In order to harness the potential of administrative data, the core challenge that must be addressed is to professionalize community access to and use of data on human subjects that has historically been limited, artisan, and ad-hoc. The professionalization involves three key steps. The first of these is technical: to provide a secure environment within which data providers can place and share their data across agency and jurisdictional lines. The second is operational: to create enough capacity to link disparate data. The third is both legal and practical: to ensure that there is a value associated with the data linkage that is both consistent with the agency mission and useful enough to engage decision-makers. While the third is the most important in terms of creating institutional buy-in and will, the first and second are necessary before the third can happen.

The ADRF is built on many years of successful experience to design an infrastructure that incorporates these steps. It was commissioned by the US Census Bureau to inform the decision making of the Commission on Evidence-Based Policymaking. In the past year, ADRF has provided services to almost 180 government agency staff and researchers, and hosted almost 50 confidential government datasets from 12 different agencies. The ADRF’s ability to acquire and link these confidential data is evidence that the substantial legal and political hurdles exist can be surmounted if the technical issues associated with providing a secure environment can be addressed and the value proposition is well-defined.

For the TANF Data Innovations project, the ADRF will be a platform for intensive data science training. We have developed training classes that create a sandbox environment within which agency staff – not outside vendors – build concrete evidence of the value of linking data. The approach has to be built around agency needs and use modular learning approaches. Our classes (i) create a pipeline of new product prototypes central to agency missions, (ii) develop teams of skilled practitioners who have the capacity to both link data and apply modern analytical approaches to cross agency problems, and (iii) make a growing set of linked data available as an ongoing asset for budget analysis and program management.

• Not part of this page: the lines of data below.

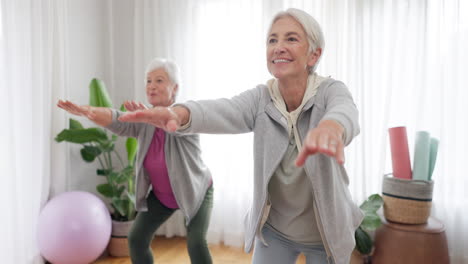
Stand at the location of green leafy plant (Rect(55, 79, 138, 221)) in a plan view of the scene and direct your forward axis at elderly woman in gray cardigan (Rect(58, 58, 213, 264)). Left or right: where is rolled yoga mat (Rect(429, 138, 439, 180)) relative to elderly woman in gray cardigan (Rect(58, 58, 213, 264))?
left

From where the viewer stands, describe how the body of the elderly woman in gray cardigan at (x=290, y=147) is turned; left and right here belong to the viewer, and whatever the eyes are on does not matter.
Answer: facing the viewer and to the left of the viewer

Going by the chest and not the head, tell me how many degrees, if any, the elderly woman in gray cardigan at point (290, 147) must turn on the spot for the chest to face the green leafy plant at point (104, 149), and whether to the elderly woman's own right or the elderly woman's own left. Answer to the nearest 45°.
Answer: approximately 90° to the elderly woman's own right

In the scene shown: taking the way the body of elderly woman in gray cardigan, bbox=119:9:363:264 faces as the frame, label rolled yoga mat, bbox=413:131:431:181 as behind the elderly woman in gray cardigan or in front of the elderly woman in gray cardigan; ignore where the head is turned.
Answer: behind

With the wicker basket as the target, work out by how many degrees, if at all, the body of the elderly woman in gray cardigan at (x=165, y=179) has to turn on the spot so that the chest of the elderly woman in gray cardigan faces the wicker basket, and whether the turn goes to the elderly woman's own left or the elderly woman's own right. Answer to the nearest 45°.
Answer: approximately 135° to the elderly woman's own left

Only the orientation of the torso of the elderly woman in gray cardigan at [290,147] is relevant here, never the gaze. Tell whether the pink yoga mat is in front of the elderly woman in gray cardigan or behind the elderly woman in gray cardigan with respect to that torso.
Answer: behind

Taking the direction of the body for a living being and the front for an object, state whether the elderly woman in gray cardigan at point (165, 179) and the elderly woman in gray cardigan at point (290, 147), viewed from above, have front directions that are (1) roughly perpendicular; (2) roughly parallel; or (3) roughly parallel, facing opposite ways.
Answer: roughly parallel

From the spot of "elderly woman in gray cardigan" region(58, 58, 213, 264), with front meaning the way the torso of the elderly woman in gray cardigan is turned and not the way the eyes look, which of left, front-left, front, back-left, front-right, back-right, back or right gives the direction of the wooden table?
back-left

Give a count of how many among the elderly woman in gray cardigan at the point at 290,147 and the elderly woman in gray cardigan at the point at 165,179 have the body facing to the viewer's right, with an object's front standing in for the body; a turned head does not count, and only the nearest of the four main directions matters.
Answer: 0

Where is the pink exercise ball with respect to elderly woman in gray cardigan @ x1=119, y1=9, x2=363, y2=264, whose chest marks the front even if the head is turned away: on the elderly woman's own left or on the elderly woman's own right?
on the elderly woman's own right

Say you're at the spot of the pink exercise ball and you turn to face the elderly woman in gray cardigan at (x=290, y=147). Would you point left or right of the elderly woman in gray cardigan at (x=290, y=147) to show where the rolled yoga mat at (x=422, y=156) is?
left

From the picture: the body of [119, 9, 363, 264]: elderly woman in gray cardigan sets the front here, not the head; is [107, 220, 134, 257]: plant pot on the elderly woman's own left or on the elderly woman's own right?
on the elderly woman's own right

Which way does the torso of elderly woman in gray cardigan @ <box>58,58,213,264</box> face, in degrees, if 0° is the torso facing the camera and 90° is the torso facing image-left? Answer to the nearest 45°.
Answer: approximately 45°
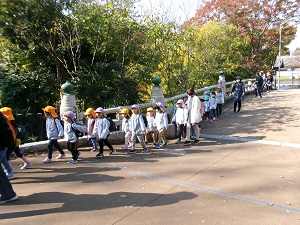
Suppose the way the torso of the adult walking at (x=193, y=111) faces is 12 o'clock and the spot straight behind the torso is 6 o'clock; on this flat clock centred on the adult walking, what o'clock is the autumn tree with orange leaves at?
The autumn tree with orange leaves is roughly at 5 o'clock from the adult walking.

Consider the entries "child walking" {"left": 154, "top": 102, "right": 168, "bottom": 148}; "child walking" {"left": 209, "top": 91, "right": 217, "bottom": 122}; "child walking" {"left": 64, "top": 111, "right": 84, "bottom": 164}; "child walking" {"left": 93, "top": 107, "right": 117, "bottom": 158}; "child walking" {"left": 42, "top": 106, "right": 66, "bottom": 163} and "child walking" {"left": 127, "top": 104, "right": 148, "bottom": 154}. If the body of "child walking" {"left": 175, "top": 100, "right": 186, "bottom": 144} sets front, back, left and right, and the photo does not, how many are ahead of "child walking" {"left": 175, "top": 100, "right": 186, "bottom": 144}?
5

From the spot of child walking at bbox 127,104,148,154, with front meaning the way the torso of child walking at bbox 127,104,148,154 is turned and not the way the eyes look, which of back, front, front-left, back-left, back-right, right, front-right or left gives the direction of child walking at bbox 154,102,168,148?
back

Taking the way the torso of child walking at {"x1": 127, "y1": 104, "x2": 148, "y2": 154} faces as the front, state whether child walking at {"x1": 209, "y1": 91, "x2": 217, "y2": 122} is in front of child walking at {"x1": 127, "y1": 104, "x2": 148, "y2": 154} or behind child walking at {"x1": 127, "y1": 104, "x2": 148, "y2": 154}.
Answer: behind

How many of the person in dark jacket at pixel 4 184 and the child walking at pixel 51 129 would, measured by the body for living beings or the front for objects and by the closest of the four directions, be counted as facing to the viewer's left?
2

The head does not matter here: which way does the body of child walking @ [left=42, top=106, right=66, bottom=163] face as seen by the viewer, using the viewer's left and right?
facing to the left of the viewer

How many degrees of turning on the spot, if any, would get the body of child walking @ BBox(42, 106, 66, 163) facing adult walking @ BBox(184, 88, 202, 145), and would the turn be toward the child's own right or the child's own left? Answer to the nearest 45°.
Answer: approximately 180°

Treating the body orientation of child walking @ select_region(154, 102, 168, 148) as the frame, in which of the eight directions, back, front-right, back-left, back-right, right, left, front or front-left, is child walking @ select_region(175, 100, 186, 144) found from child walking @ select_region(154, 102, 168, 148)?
back

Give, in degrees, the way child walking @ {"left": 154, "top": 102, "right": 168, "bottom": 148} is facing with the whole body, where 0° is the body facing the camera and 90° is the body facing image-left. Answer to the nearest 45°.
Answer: approximately 45°

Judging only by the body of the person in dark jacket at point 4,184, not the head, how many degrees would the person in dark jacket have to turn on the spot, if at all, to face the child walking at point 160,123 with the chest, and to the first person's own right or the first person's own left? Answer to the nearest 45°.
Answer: approximately 135° to the first person's own right

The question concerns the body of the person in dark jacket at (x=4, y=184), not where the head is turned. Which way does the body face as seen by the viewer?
to the viewer's left
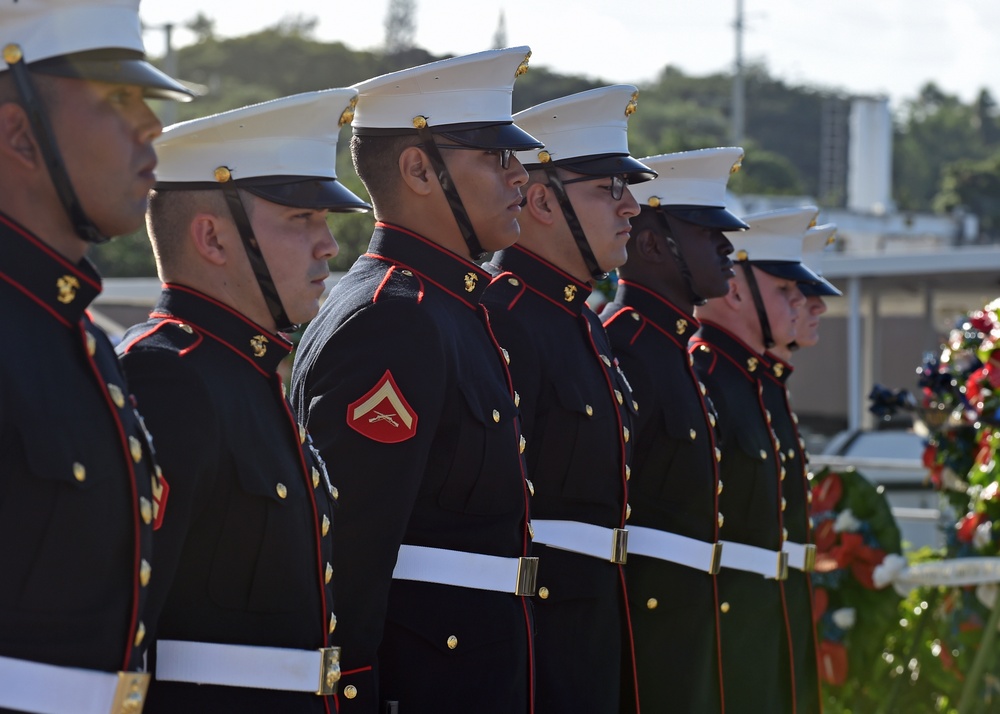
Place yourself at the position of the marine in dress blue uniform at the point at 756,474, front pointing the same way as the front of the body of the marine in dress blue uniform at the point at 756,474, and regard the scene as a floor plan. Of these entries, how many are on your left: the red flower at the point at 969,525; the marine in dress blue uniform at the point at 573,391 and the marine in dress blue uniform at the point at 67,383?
1

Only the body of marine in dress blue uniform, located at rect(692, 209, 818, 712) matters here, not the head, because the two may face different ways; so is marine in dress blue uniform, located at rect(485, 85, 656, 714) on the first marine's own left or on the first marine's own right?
on the first marine's own right

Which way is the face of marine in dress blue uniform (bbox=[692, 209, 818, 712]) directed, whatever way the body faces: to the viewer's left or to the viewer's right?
to the viewer's right

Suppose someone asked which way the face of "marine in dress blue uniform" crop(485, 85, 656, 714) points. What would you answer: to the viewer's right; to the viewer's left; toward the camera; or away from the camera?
to the viewer's right

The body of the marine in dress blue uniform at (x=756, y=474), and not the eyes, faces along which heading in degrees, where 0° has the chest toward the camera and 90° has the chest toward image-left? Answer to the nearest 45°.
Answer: approximately 315°

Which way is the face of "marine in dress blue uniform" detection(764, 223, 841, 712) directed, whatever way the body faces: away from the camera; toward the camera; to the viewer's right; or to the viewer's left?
to the viewer's right

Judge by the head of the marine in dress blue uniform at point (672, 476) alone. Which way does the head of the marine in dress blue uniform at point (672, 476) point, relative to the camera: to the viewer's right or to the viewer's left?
to the viewer's right

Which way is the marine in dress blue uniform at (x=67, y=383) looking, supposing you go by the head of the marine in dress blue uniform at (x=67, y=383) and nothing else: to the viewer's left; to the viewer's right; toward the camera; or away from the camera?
to the viewer's right

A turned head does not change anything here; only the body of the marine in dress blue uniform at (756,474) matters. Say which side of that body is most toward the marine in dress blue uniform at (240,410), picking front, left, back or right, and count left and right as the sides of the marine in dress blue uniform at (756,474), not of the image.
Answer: right

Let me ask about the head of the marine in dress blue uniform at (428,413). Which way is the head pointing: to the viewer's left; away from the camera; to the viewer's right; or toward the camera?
to the viewer's right

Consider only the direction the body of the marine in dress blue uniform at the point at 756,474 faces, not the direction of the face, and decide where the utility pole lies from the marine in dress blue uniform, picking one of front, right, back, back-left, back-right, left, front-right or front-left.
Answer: back-left

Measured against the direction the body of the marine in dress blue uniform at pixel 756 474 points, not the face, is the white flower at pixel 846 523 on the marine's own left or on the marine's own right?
on the marine's own left
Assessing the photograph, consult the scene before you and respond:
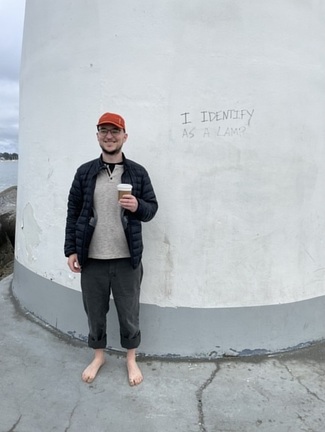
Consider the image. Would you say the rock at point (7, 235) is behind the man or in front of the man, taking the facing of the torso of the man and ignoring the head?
behind

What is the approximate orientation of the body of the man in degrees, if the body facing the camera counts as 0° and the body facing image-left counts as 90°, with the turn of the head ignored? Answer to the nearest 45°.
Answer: approximately 0°
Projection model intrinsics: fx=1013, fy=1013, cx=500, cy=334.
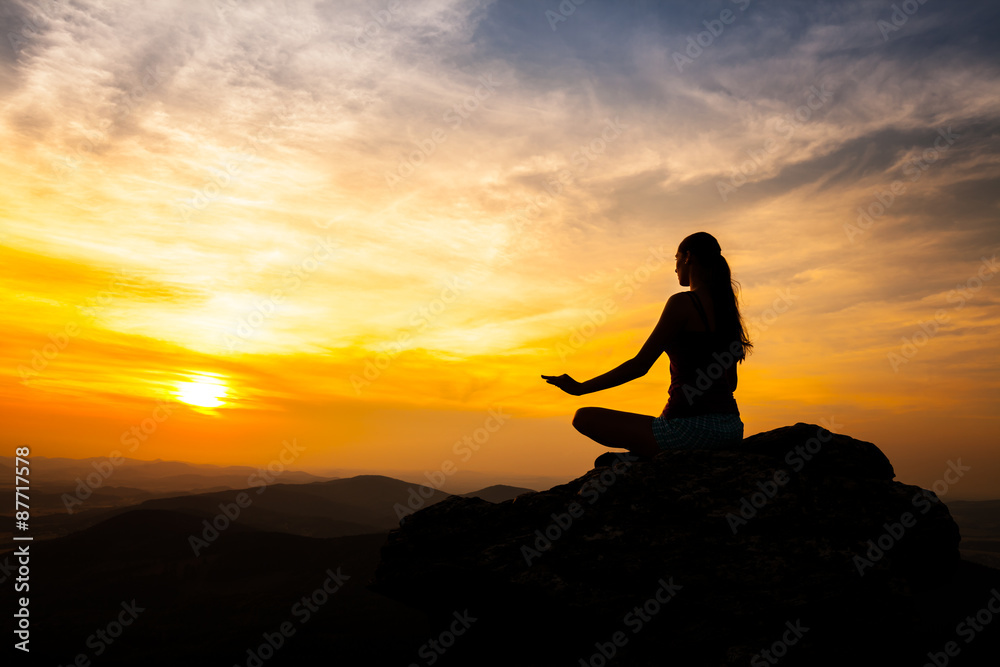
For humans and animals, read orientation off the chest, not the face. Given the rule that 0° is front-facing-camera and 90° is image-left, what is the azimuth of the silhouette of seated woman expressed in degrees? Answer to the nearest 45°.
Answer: approximately 135°
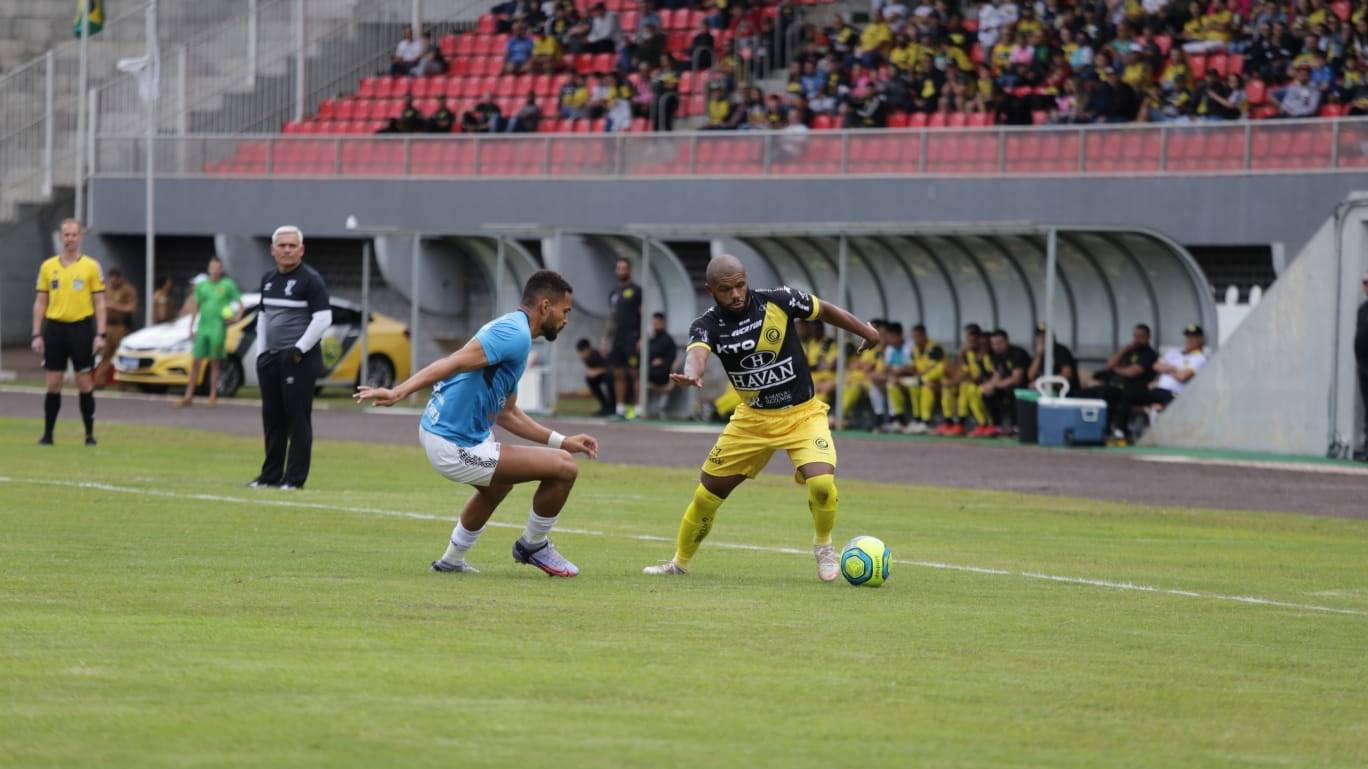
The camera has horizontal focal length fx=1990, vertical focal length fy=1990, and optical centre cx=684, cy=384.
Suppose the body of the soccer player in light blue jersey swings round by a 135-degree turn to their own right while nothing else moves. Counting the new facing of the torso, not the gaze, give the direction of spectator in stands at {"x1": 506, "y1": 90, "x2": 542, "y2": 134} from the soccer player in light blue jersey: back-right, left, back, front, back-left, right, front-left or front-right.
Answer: back-right

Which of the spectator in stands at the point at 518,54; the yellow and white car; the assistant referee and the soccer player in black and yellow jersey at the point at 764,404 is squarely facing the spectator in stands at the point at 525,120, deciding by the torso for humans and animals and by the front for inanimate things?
the spectator in stands at the point at 518,54

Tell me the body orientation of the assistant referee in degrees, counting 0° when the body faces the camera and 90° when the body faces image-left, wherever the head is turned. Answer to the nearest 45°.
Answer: approximately 0°

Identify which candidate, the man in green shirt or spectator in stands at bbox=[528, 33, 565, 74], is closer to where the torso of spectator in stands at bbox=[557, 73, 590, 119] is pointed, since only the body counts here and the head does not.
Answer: the man in green shirt

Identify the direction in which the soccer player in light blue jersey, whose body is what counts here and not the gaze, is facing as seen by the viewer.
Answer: to the viewer's right

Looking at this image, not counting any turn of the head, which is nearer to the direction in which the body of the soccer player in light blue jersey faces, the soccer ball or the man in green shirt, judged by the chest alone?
the soccer ball

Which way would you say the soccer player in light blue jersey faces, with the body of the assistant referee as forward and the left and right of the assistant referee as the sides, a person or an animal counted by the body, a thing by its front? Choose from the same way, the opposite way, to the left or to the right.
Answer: to the left

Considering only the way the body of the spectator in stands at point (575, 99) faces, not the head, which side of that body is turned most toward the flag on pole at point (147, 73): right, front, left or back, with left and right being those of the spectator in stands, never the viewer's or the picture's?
right

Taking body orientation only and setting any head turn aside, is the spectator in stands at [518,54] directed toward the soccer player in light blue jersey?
yes

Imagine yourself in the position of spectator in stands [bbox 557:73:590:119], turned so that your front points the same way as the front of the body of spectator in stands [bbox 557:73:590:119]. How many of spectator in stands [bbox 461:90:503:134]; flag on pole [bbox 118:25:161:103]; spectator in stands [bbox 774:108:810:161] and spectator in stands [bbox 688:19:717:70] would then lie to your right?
2

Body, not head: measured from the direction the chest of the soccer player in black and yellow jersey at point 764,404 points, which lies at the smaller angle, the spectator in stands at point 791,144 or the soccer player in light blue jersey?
the soccer player in light blue jersey

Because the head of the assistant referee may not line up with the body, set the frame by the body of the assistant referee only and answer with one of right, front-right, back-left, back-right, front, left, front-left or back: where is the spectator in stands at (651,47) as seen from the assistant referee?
back-left
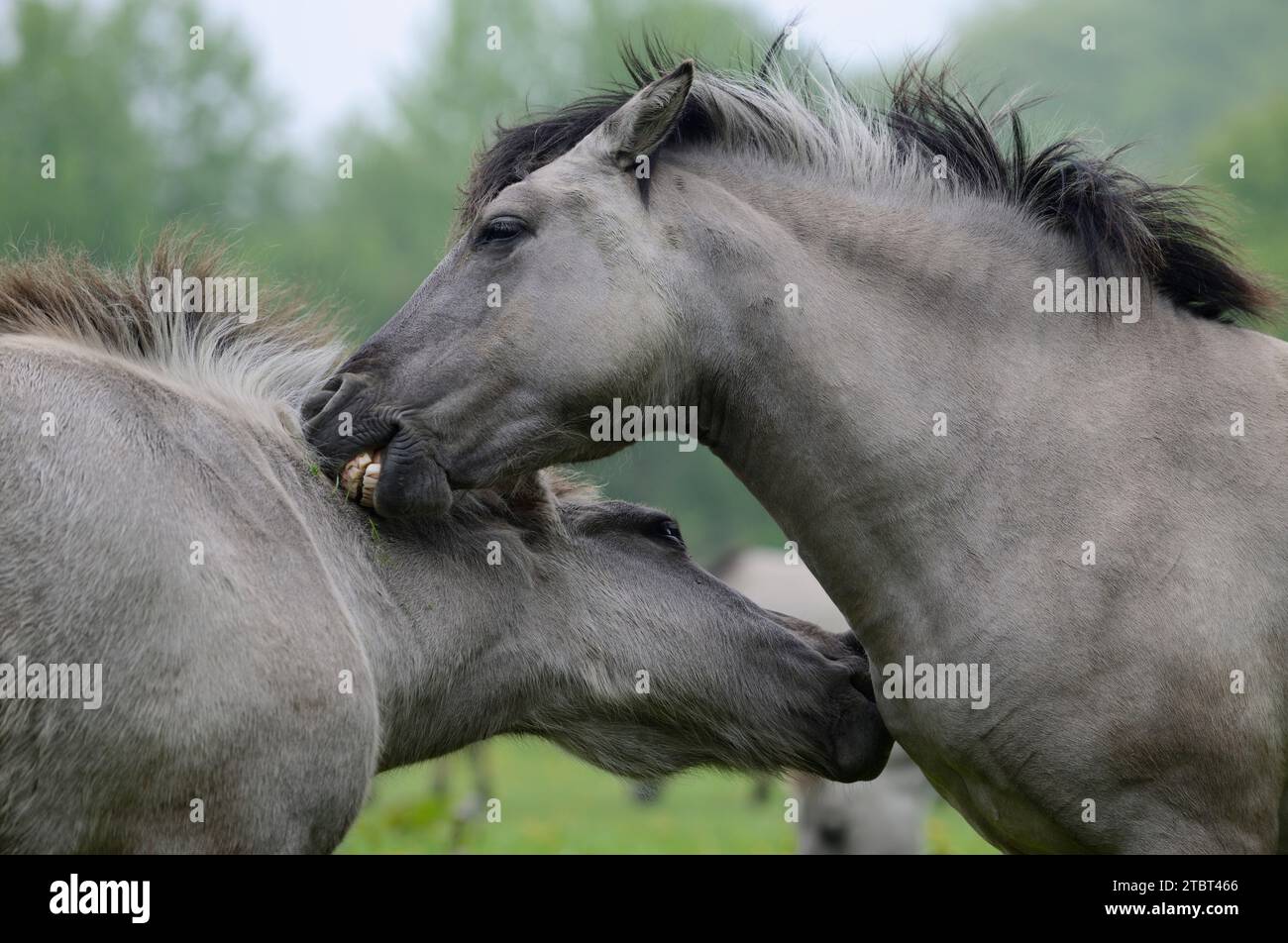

The class itself was structured to train staff in agencies contributing data and other state and Federal staff in developing such skills as managing and linking the relevant data; applying text analysis, network analysis and machine learning tools; thinking about inference and privacy and confidentiality issues; and visualizing the results. We developed Jupyter Notebooks (a new means of combining code with rich text documentation) for each skill set using the linked data so that participants could also use them in team research projects.